◆ Instruction:
Transcribe the passage of the forum thread on testing distributed systems that starts at the words "We have gone" and stops after "and thorough testing.".

◆ Given text:
========================

We have gone through the pain of testing and debugging a distributed system that is under development for the past 5 years. We investigated several fancy ways of debugging distributed systems such as model checking and formal verification. In the end, we decided to use (and are more or less happy with) the traditional way. The decision was made mostly because 1) the implementation is too complex (a lot of Java and Scala code) to allow formal techniques; 2) the traditional way can still be very effective when combined with careful design and thorough testing.
Before building the distributed system, we worked on formal verification using program logic and were knowledgeable about a particular sub-field. From our experience, I guess it would require a PhD dissertation to successfully apply formal techniques to debugging our distributed system. The summary of our experience is at https://www.datamonad.com/post/2020-02-19-testing-mr3/.
The reason I ask is I'm working on a product with 30-ish different pods/teams (maybe about 200 - 250 engineers) working on their respective modules, microservices, etc. From my understanding with talking to a lot of others at conferences, is that our distributed system is fairly small (in terms of functional modules/teams, transactions, etc..).
Anyway, even at our small-ish scale, I couldn't imaging running our platform as a single app that were were able to scale up with better hardware.
Also, I think how a company supports multi-tenanting would play a big role in deciding how this works, too, because you can have scenario with a monolith and DB but you have it partitioned by individual tenant dbs, app servers, etc, and you still have a huge pile of hardware (real or virtual) you're dancing around in....
Lots of 250+ engineer teams out there working on monoliths.
AFAIK, writing "Used a large machine to solve customer problems quickly and efficiently" is not really taken well by a lot of people. The majority of companies can better scale up, than out, but out is the new normal for various reasons.
Where do you get your numbers from?

========================

◆ Excerpted records:
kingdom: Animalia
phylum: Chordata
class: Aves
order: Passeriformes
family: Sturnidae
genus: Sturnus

========================

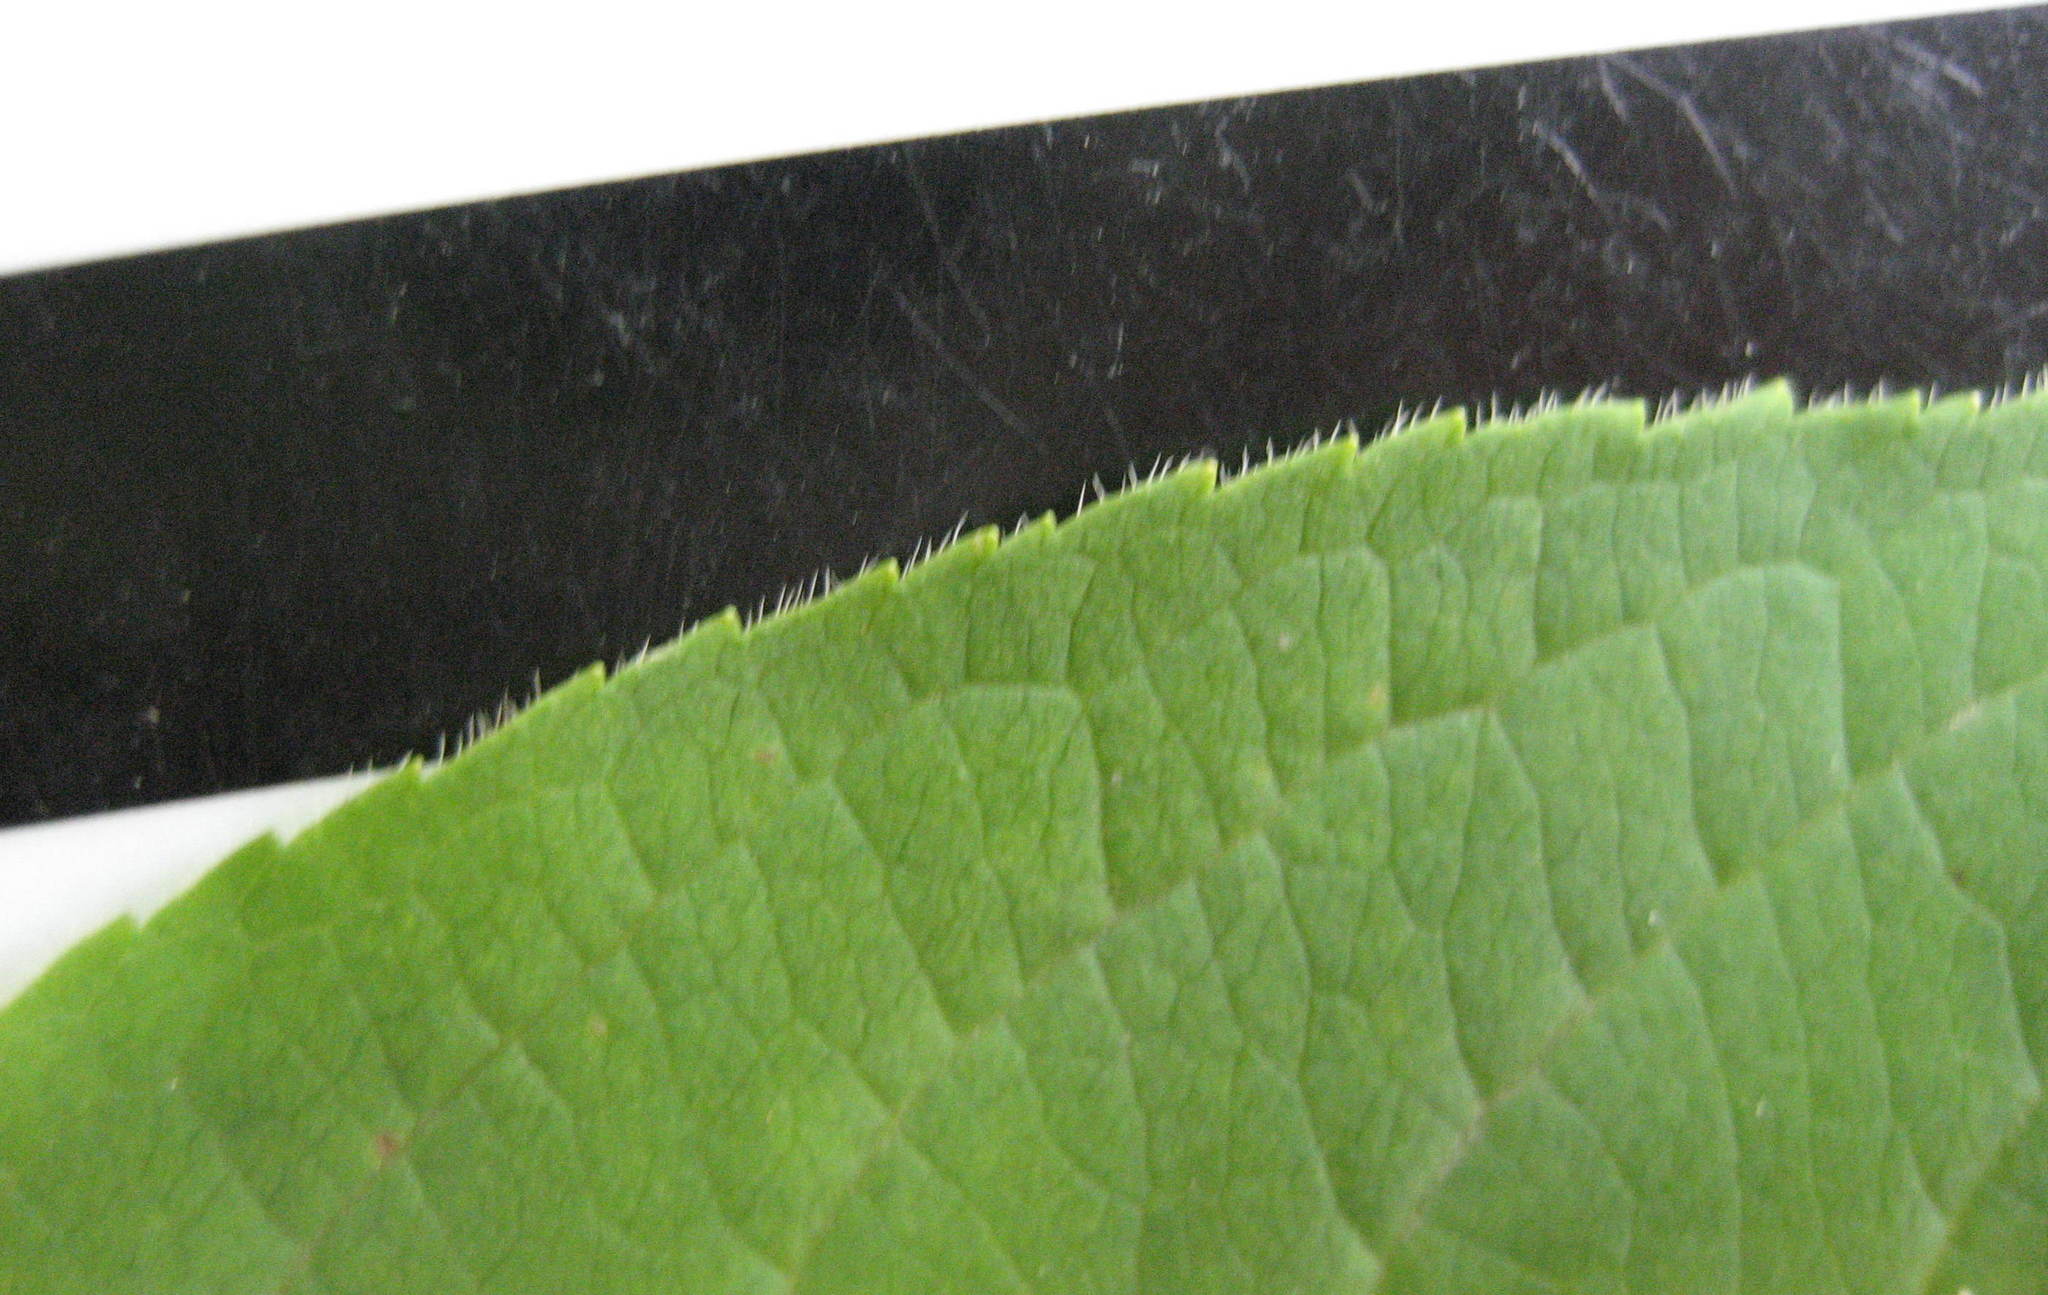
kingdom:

========================

◆ Solved problem:
We have gone through the pain of testing and debugging a distributed system that is under development for the past 5 years. We investigated several fancy ways of debugging distributed systems such as model checking and formal verification. In the end, we decided to use (and are more or less happy with) the traditional way. The decision was made mostly because 1) the implementation is too complex (a lot of Java and Scala code) to allow formal techniques; 2) the traditional way can still be very effective when combined with careful design and thorough testing.